La saison du Ballet du Capitole s’est refermée sur une soirée autour de la figure de Nijinski avec trois entrées au répertoire : Vaslaw de John Neumeier, Kiki la Rose de Michel Kelemenis, Faun(e) de David Dawson et une création de Stijn Celis qui revisite Petrouchka. Quatre chorégraphes d’aujourd’hui aux univers esthétiques différents mais qui partagent la même fascination pour Vaslav Nijinski, icône absolue de la danse. Et Kader Belarbi a intitulé cette soirée Clown de Dieu comme un hommage à l’un des plus grands danseurs de l’histoire.

Faun(e) de David Dawson – Natalia de Froberville et Florencia Chinellato

Sa carrière fut très courte, pas plus d’une dizaine d’années. Et pourtant, Vaslav Nijinski reste encore aujourd’hui un nom que tout le monde connaît au delà du cercle des amateurs et amatrices de danse ou des balletomanes. Danseur hors-pair capable de sauts phénoménaux, choisi comme partenaire par les ballerines stars du Ballet Impérial de Saint-Pétersbourg dont Anna Pavlova. Mais sa destinée aurait été toute autre s’il n’avait pas rencontré Serge Diaghilev et les Ballets Russes. Diaghilev le fit roi, mais causa aussi sa perte en le congédiant. Et à 30 ans, le prodige s’enfonce définitivement dans les ténèbres d’une folie dont il ne sortira pas. Dix ans seulement, très peu d’images, mais des Cahiers publiés en 1953 qui ouvriront une porte dans la psyché de Nijinski. Il n’a pourtant pas livré tous ses secrets et on comprend que danseurs et chorégraphes aient envie d’explorer encore aujourd’hui l’univers mental de Nijinski et de tenter de le traduire sur scène.

John Neumeier est dans ce registre incontournable.
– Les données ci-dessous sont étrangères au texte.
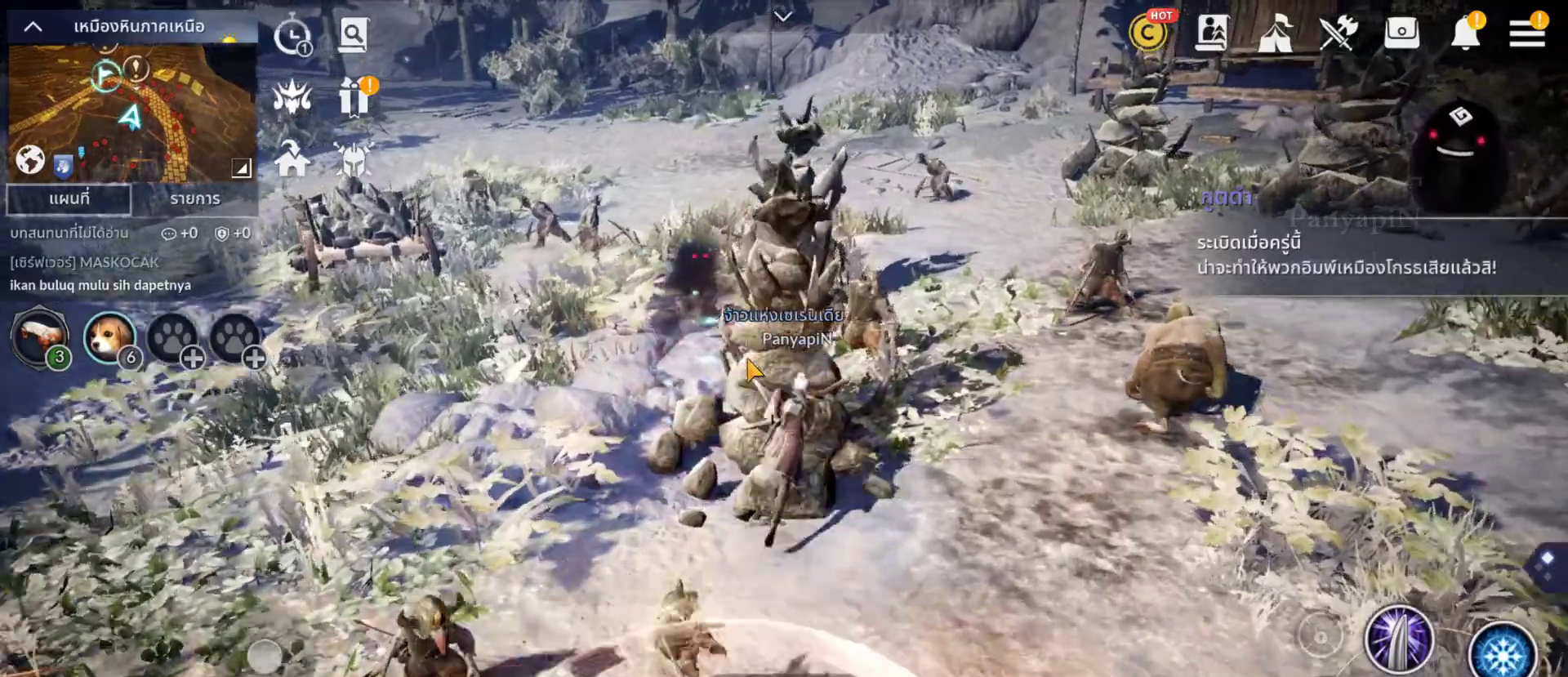
{"buttons": [], "left_stick": "center", "right_stick": "center", "events": []}
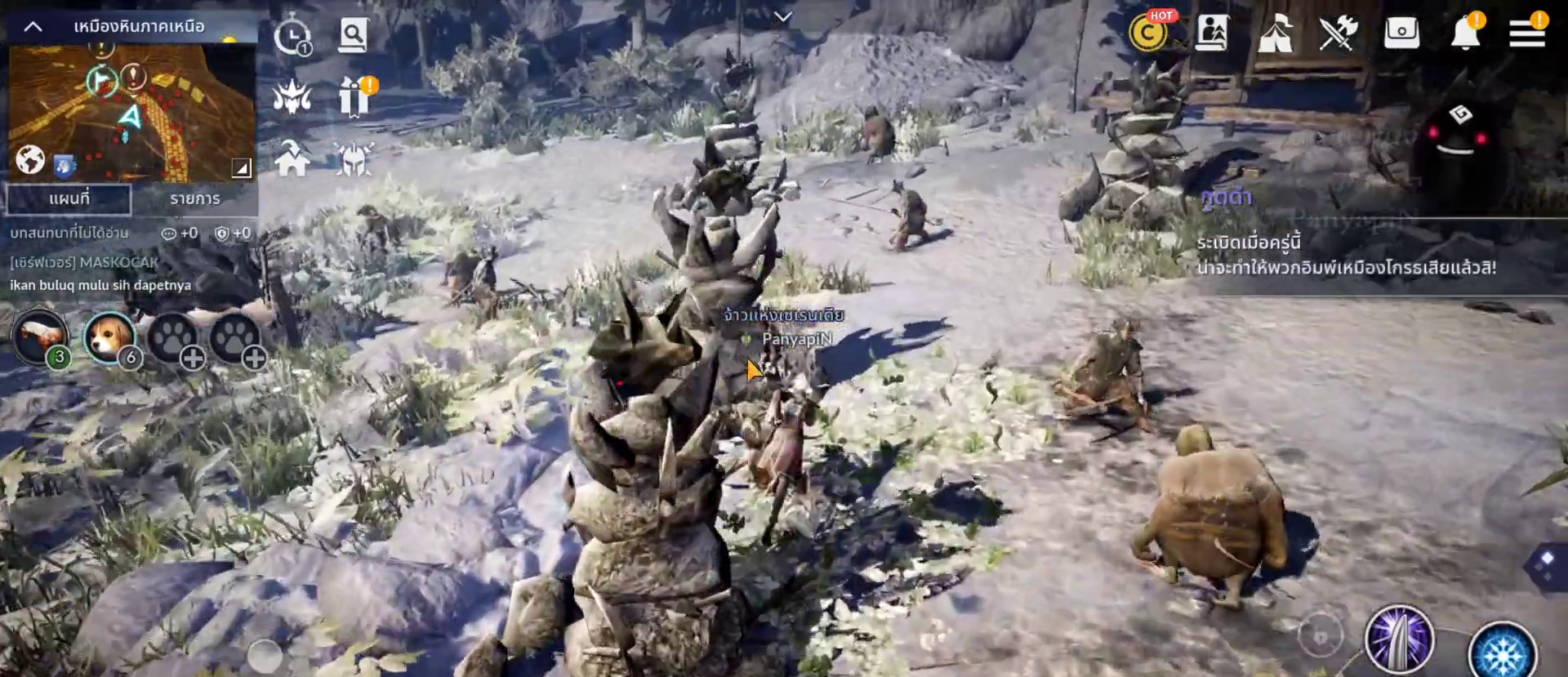
{"buttons": [], "left_stick": "center", "right_stick": "center", "events": []}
Le chorégraphe américain, qui dirige le Ballet de Hambourg  depuis 1973, voue en effet un véritable culte à Nijinski : il collectionne tout ce qui a rapport au danseur chorégraphe et aurait de quoi ouvrir un musée avec les pièces qu’il a glanées. En 2000, il créa un ballet en deux actes intitulé Nijinski. Mais en juillet 1979, John Neumeier proposait déjà une vision du danseur avec Vaslaw chorégraphié pour Patrick Dupond, à l’occasion du gala Nijinski qui conclut chaque année la saison du Ballet de Hambourg. Interprétation magistrale de l’Étoile française; mais John Neumeier demande à tous les interprètes de Vaslaw de ne pas copier Patrick Dupond, comme il le rappelle dans le programme.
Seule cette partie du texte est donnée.